If you think I'm leaning hard on soggy fishing metaphors, wait until you hear Andrew Lippa's waterlogged lyrics for Big Fish, which are practically swimming with references to rivers, rods and reels. Lippa's score is pleasant, if a little juiceless, but his lyrics tend to take simple concepts and bland rhymes and pulverize them via repetition.

I've admired enough of Lippa's previous work to suspect those problems are fixable before Big Fish's Broadway debut, currently scheduled to begin performances in September. So, too, are the issues with the book by John August, who also adapted Daniel Wallace's 1998 novel into a screenplay for Tim Burton's 2003 film.

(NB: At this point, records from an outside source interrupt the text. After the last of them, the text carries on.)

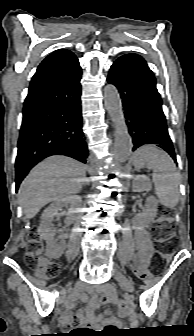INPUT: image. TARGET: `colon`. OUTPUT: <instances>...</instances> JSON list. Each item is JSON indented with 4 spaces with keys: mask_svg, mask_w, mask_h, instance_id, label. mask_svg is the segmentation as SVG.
Instances as JSON below:
<instances>
[{
    "mask_svg": "<svg viewBox=\"0 0 194 336\" xmlns=\"http://www.w3.org/2000/svg\"><path fill=\"white\" fill-rule=\"evenodd\" d=\"M176 224L172 217L171 211L162 210L157 223L152 227L151 234L157 243L159 250L158 256L154 261L158 262L161 259L170 257L174 254L176 248ZM26 265L34 269L42 278H55L61 273V265L59 262L50 259L43 248V244L38 237L36 231H31L28 236V244L24 256ZM139 276L145 280L149 279L146 272L140 271ZM117 308L120 311L127 309V304L119 301ZM121 330L114 326H107L101 334L103 336H118Z\"/></svg>",
    "mask_w": 194,
    "mask_h": 336,
    "instance_id": "obj_1",
    "label": "colon"
}]
</instances>
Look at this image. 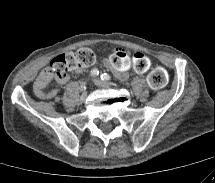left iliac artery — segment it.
<instances>
[{"label":"left iliac artery","mask_w":215,"mask_h":183,"mask_svg":"<svg viewBox=\"0 0 215 183\" xmlns=\"http://www.w3.org/2000/svg\"><path fill=\"white\" fill-rule=\"evenodd\" d=\"M101 79H102L103 81H109V80H111V76L108 75L107 73H103V74L101 75Z\"/></svg>","instance_id":"1"}]
</instances>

Onstage, August needs to better establish early-on the dynamic of resentment between storyteller Edward Bloom (Norbert Leo Butz) and son Will (Bobby Steggert). As is, the brief top-of-show snippet of young Will (alternating child actors Anthony Pierini and Zachary Unger) challenging his dad's bedtime story transitions directly into adult Will fuming at Edward for showing off at Will's wedding, misguidedly tipping the audience toward Team Edward from the get-go.

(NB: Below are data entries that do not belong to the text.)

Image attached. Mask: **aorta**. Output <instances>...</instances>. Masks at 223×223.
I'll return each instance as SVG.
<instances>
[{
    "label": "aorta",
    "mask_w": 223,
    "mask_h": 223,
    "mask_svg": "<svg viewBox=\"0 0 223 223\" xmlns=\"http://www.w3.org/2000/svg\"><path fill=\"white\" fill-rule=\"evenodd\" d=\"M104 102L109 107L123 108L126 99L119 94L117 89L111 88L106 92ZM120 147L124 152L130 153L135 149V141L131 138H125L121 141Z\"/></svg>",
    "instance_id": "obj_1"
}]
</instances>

But the creators have a strong underlying plot that seems to lend itself to musicalization, if they can just slightly better differentiate Edward's fancies from Will's real world—the onstage blurring is occasionally well-justified but at other times jarring, as when Will's wife Josephine (an underused Krystal Joy Brown) seems to be conversing with the mermaid Edward conjures up.

And director-choreographer Susan Stroman (The Producers) might be able to get out of the way of the story just a bit; here her fanciful Stromagic seems a tad intrusive in places, as when a neat living-forest reveal in teenage Edward's encounter with a woodland witch stretches into a protracted, momentum-killing dance sequence.

Still, judging by audience reports from two and a half weeks of previews before the Chicago opening, the show is already greatly improved (that's what out-of-town tryouts are for, right?). It has three strong assets in its leads—loose-limbed charmer and two-time Tony winner Butz, up-and-comer Steggert and ravishing Northwestern alum Kate Baldwin (who deserves more to do as Edward's wife and Will's mother). If they spend the summer on some retooling, the Big Fish team could reel in something great this fall.